Ce style de recherche a pour moi l'intérêt suivant: il permet d'éviter tout
problème d'antériorité de la théorie par rapport à la pratique, et
inversement. Je traite en fait sur le même plan, et selon leurs
isomorphismes, les pratiques, les institutions et les théories, et je
cherche le savoir commun qui les a rendues possibles, la couche du savoir
constituant et historique. Plutôt que de chercher à expliquer ce savoir du
point de vue du practico-inerte, je cherche à formuler une analyse de ce
qu'on pourrait appeler le «théorico-actif».

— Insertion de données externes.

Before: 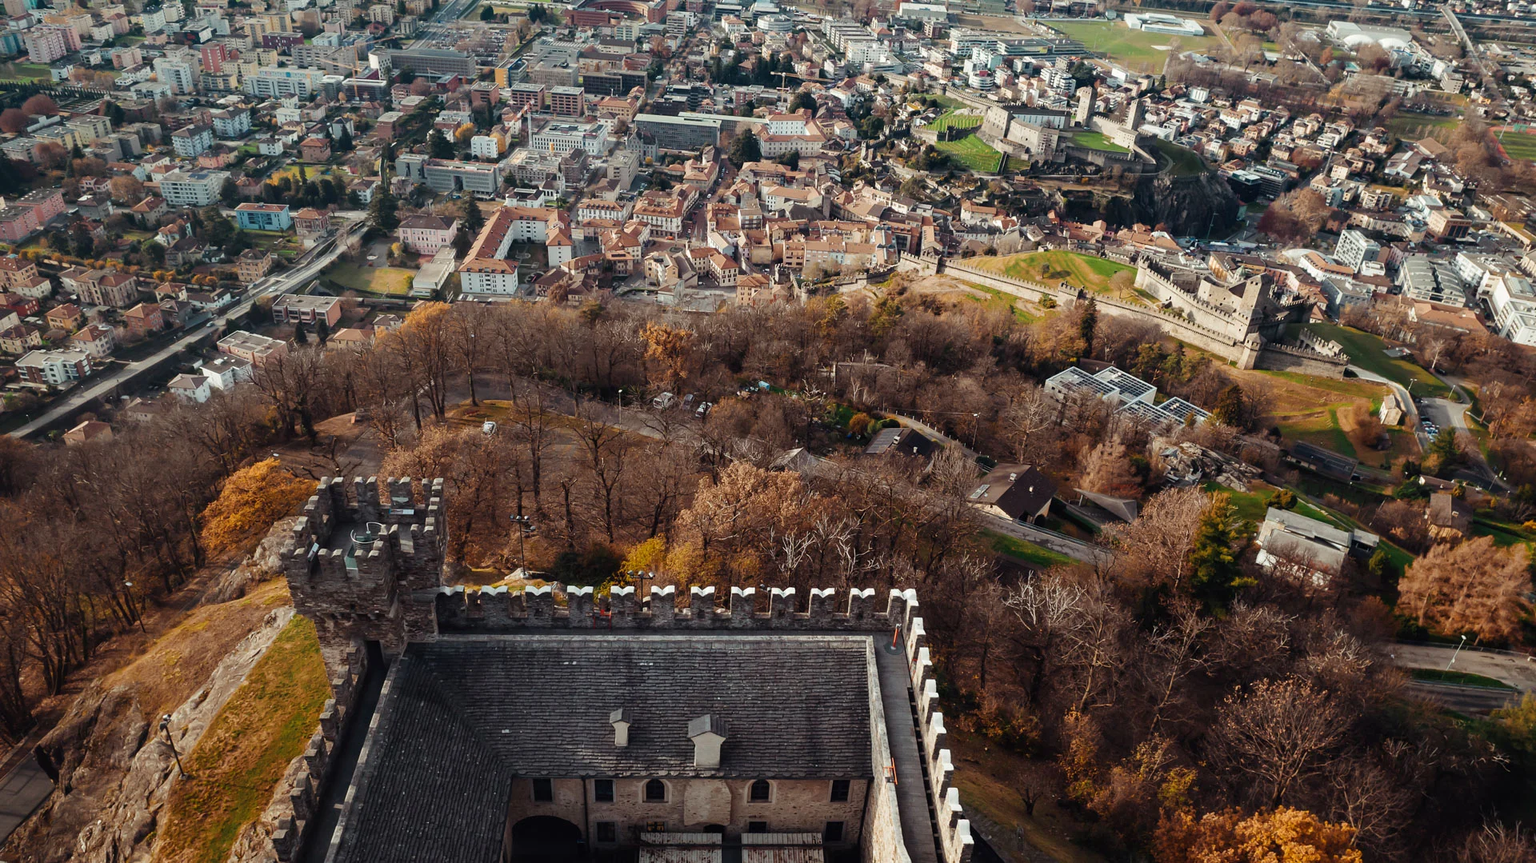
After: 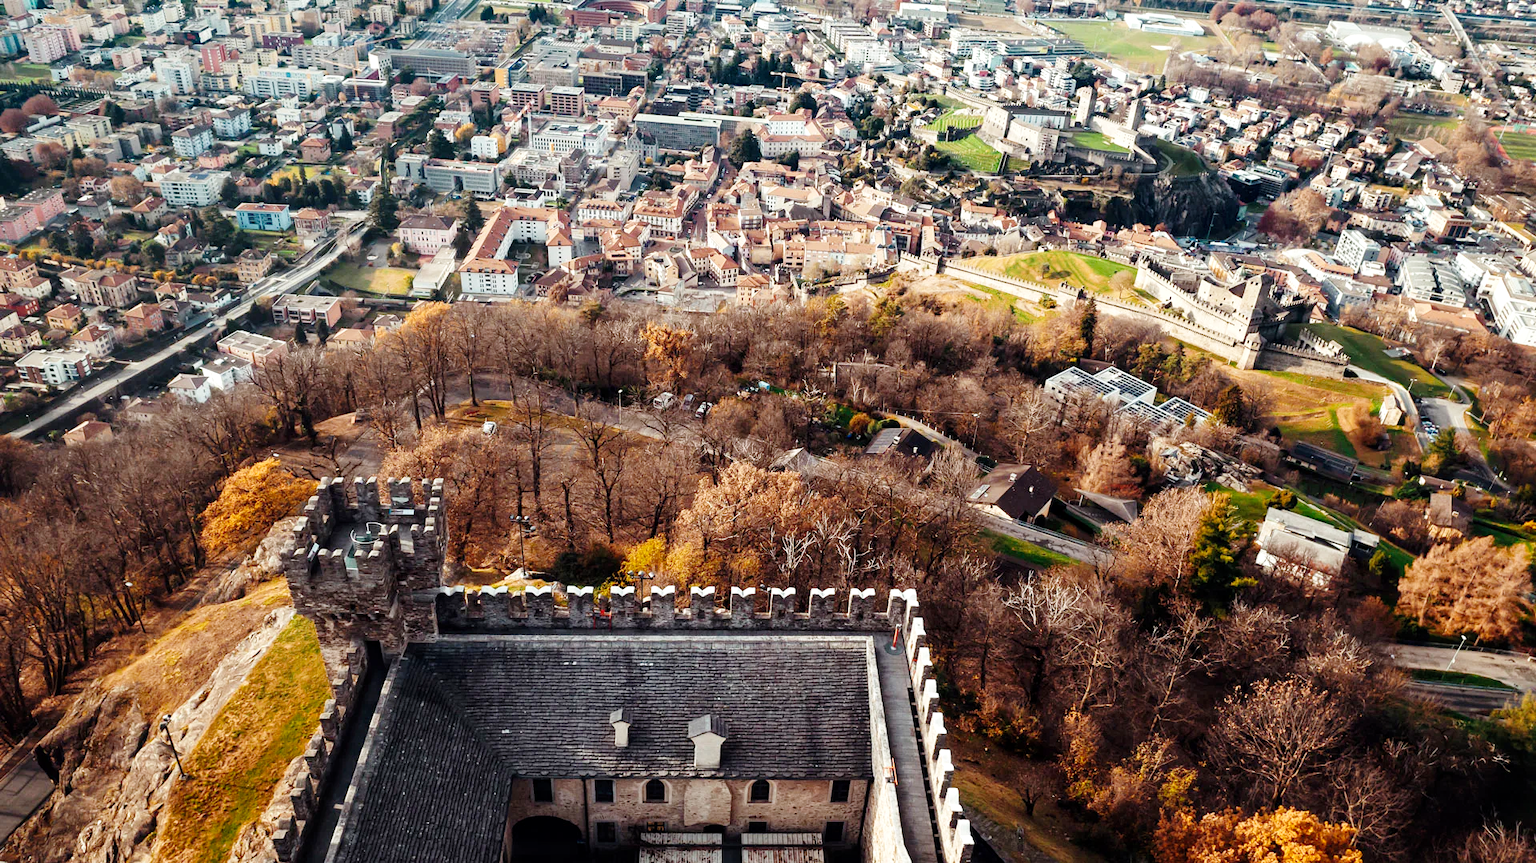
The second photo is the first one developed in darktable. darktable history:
local contrast: highlights 103%, shadows 101%, detail 119%, midtone range 0.2
base curve: curves: ch0 [(0, 0) (0.008, 0.007) (0.022, 0.029) (0.048, 0.089) (0.092, 0.197) (0.191, 0.399) (0.275, 0.534) (0.357, 0.65) (0.477, 0.78) (0.542, 0.833) (0.799, 0.973) (1, 1)], preserve colors none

-Vous vous trouvez! donc affronté à un double problème d'histoire et de
formalisation,
-Toutes ces pratiques, donc, ces institutions, ces théories, je les prends
au niveau des traces, c'est-à-dire presque toujours des traces verbales.
L'ensemble de ces traces constitue une sorte de domaine considéré comme
homogène: on ne fait a priori entre les traces aucune différence, et le
problème est de trouver entre ces traces d'ordre différent suffisamment de
traits communs pour constituer ce que les logiciens appellent des classes,
les esthéticiens, des formes, les gens des sciences humaines, des
structures, et qui sont l'invariant commun à un certain nombre de ces
traces.
-Comment se posent à vous les problèmes du choix ou du non-choix?

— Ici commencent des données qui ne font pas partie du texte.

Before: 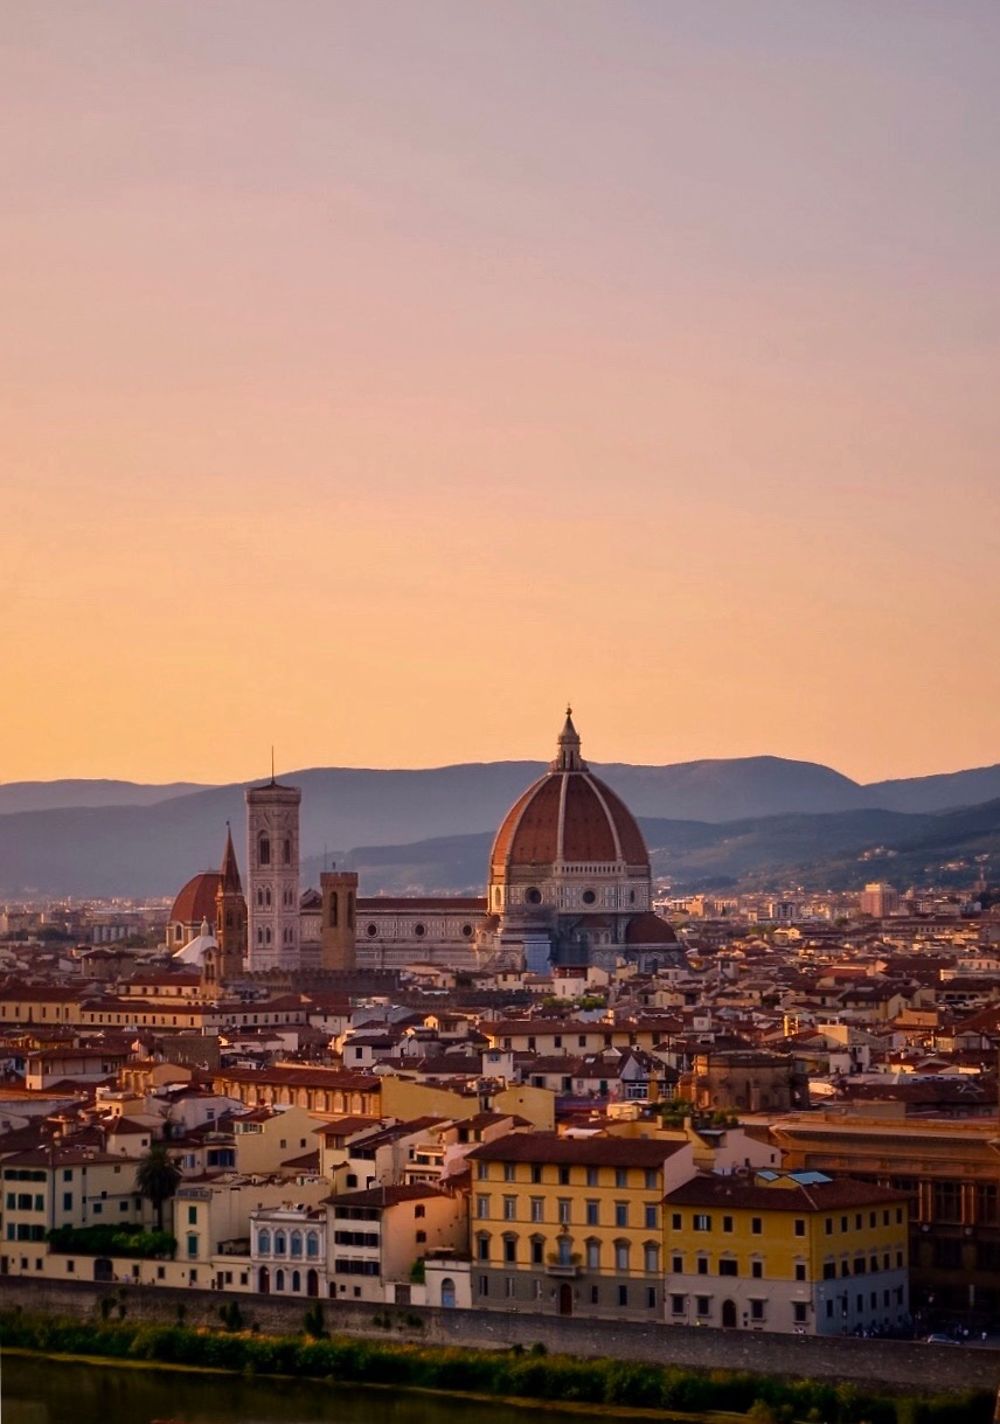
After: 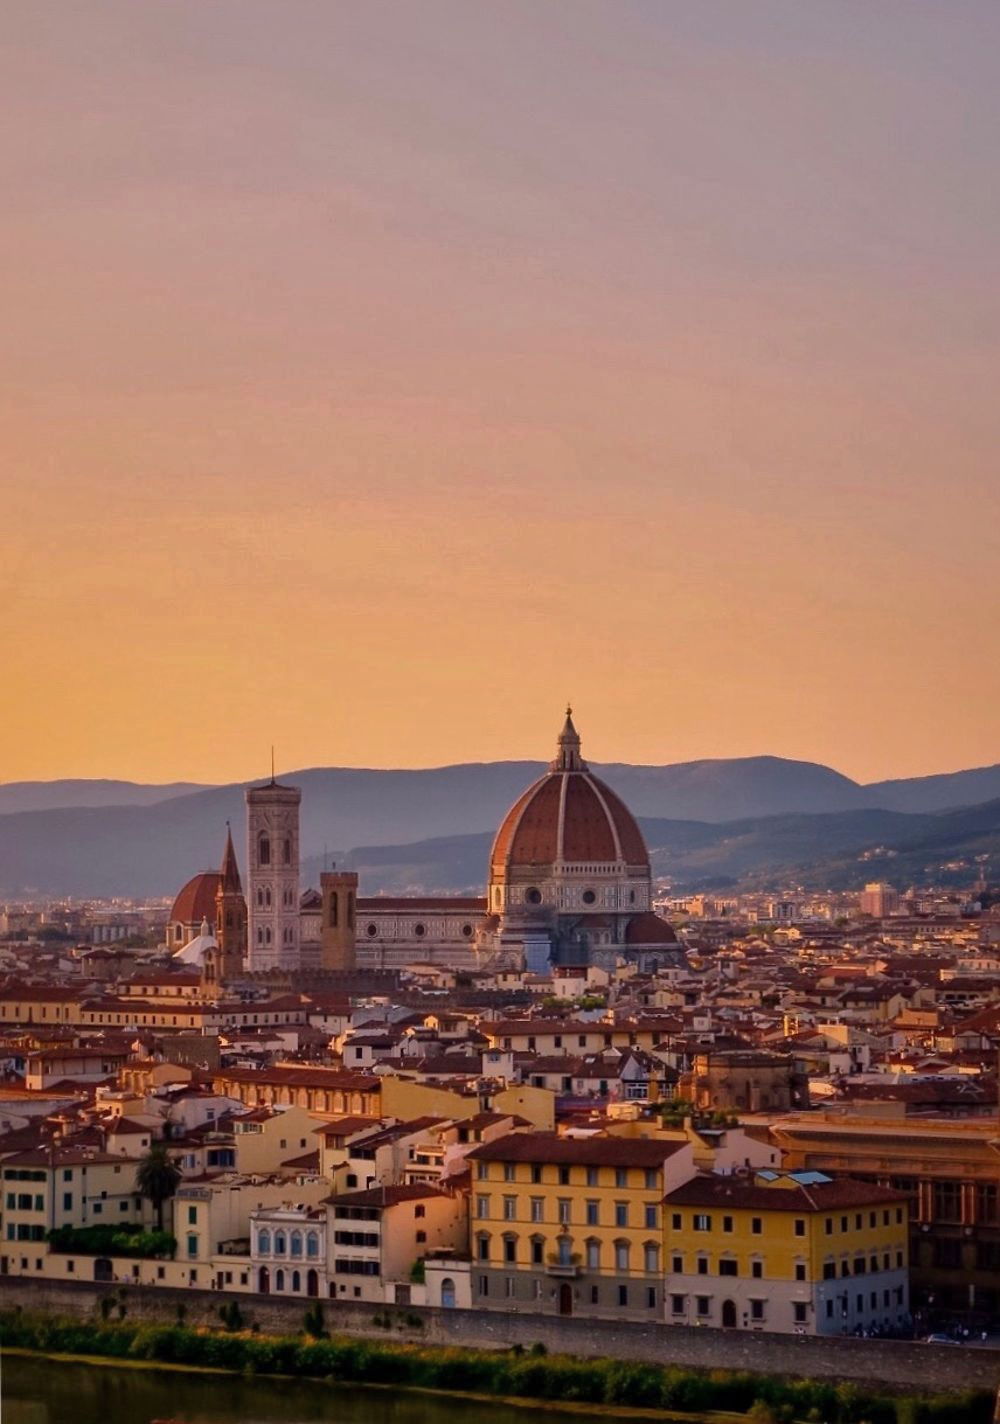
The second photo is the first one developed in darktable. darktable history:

-Je vous répondrai qu'en fait il ne doit pas! y avoir de choix privilégié.
Il faut pouvoir tout lire, connaître toutes les institutions et toutes les
pratiques. Aucune des valeurs reconnues traditionnellement dans l'histoire
des idées et de la philosophie ne doit être acceptée comme telle. On a
affaire à un champ qui ignorera les différences, les importances
traditionnelles. Ce qui fait qu'on traitera dans la même foulée Don
Quichotte, Descartes et un décret sur la création des maisons d'internement
par Pomponne de Bellièvre. On s'apercevra également que les grammairiens du
XVIIIe siècle ont autant d' «importance» que les philosophes reconnus à la
même époque.
-C'est en ce sens que vous dites, par exemple, que Cuvier et Ricardo vous
ont autant ou plus appris que Kant et Hegel. Mais c'est alors la question
de l'information qui se fait pressante: comment tout lire?

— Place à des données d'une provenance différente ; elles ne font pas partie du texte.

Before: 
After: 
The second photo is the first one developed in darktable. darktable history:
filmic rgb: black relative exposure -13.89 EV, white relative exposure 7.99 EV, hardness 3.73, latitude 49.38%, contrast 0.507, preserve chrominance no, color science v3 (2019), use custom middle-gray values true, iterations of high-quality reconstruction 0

-On peut lire tous les grammairiens, tous les économistes. Pour Naissance
de la clinique, j'ai lu, pour la période 1780-1820, tout ouvrage de
médecine qui avait une importance de méthode. Les choix qu'on peut faire,
ils sont inavouables, et ne doivent pas exister. On devrait tout lire, tout
étudier. Autrement dit, il faut avoir à sa disposition l'archive générale
d'une époque à un moment donné. Et l'archéologie est, au sens strict, la
science de cette archive. (Dits et Écrits I (1994), p. 498-499)
Can anyone comment about this "new concept" of "archive", in AK, or this
"old" concept stated in 1966? Are the two concepts the same, or two
different concepts?
Is the "archive" an "new" or "old" concept? Is it created to decide "old"
archaeological problems, or is an "old" (but few times stated) concept
cohexistent with others, like "épistémè", or "historical a priori"?